Text extract —
The example the OP gave was from a tutorial/website that is hosted at the Laboratoire Bordelais de Recherche en Informatique. I imagine they probably have some heavy duty machines to crunch numbers on.


Not only that, but going through the array twice is apparently faster than doing it once and multiplying by 2. Is multiplying more expensive than fetching/storing from memory? This is counter-intuitive. I must be missing something.


You're going through the array twice whatever you do (once when multiplying by two then a second time when adding the arrays together), Python/NumPy isn't clever enough to figure out that it can be done in a single loop.


Good point.


Would this be as fast as 'Fastest'?

    %time X += Y; X += Y
It's a bit easier to read, imo.


Looks like it:

  In [1]: %%timeit x = np.ones(100000000); y = np.ones(100000000)

The tasks —
• 1. List every sentence in the paragraph of the NumPy discussion that begins with "Not only that".
• 2. Reproduce word for word the part of the NumPy discussion starting with "You're going through" and going on through "a single loop.".

Dataset content —
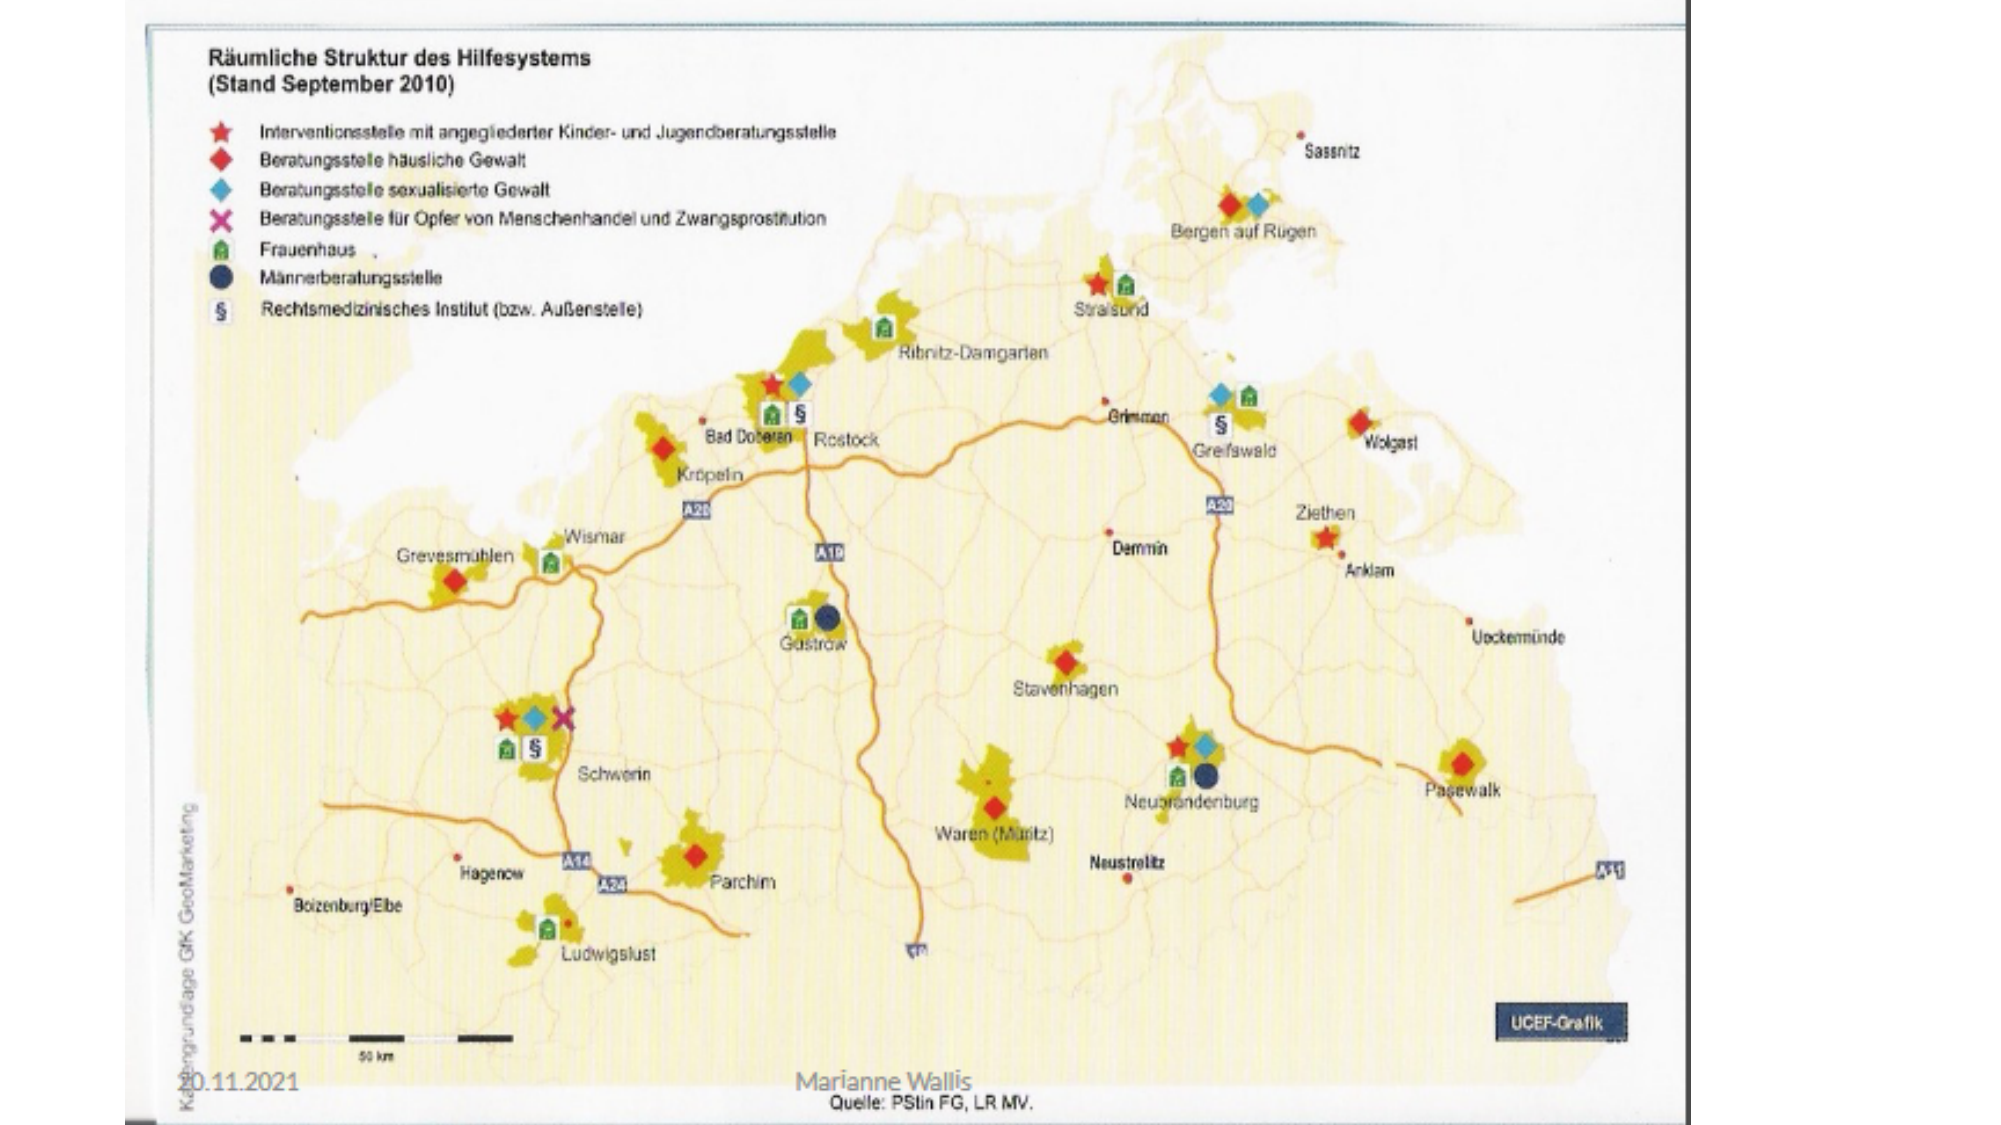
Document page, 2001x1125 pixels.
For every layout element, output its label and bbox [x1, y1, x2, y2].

picture [125, 0, 1691, 1125]
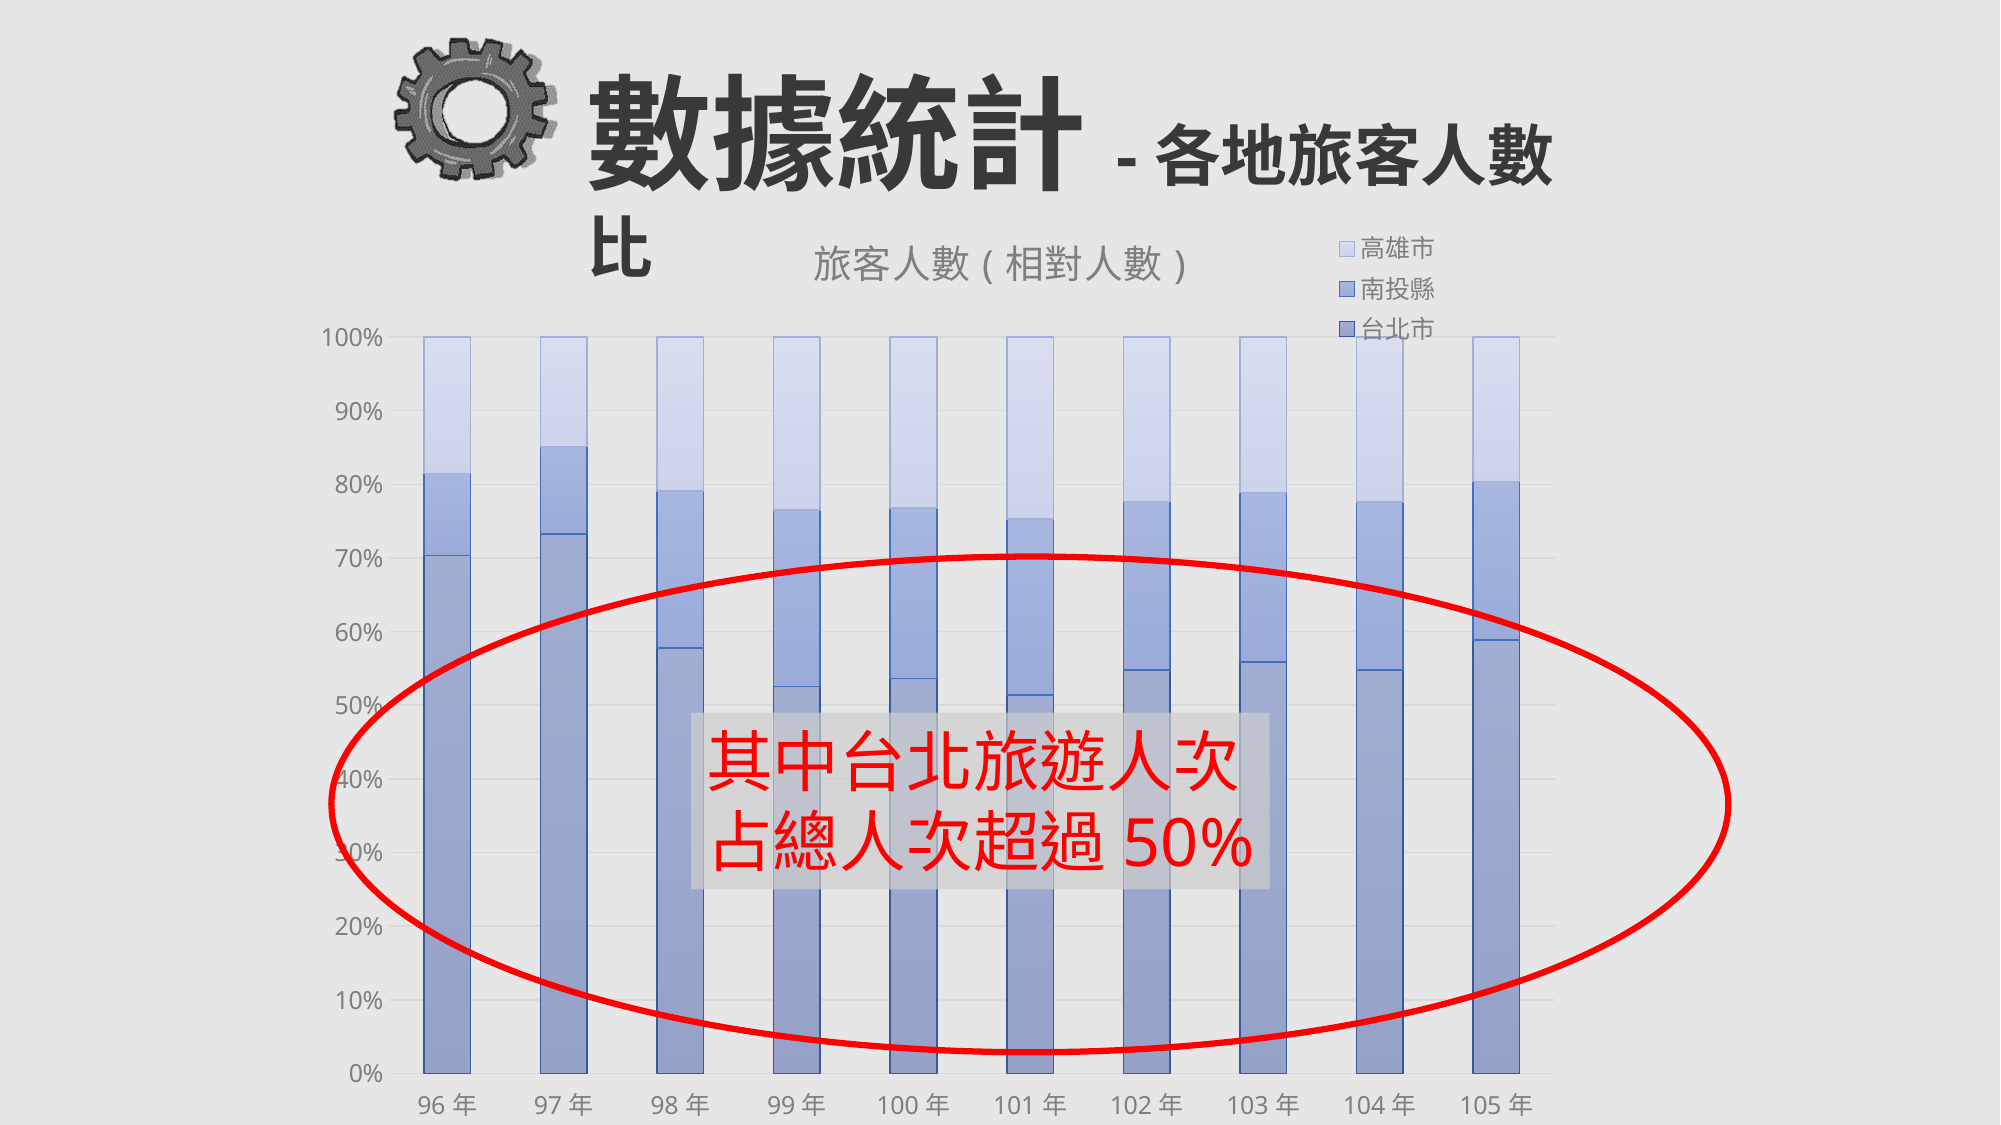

Responses for each task —
• 1.
- Not only that, but going through the array twice is apparently faster than doing it once and multiplying by 2.
- Is multiplying more expensive than fetching/storing from memory?
- This is counter-intuitive.
- I must be missing something.

• 2.
You're going through the array twice whatever you do (once when multiplying by two then a second time when adding the arrays together), Python/NumPy isn't clever enough to figure out that it can be done in a single loop.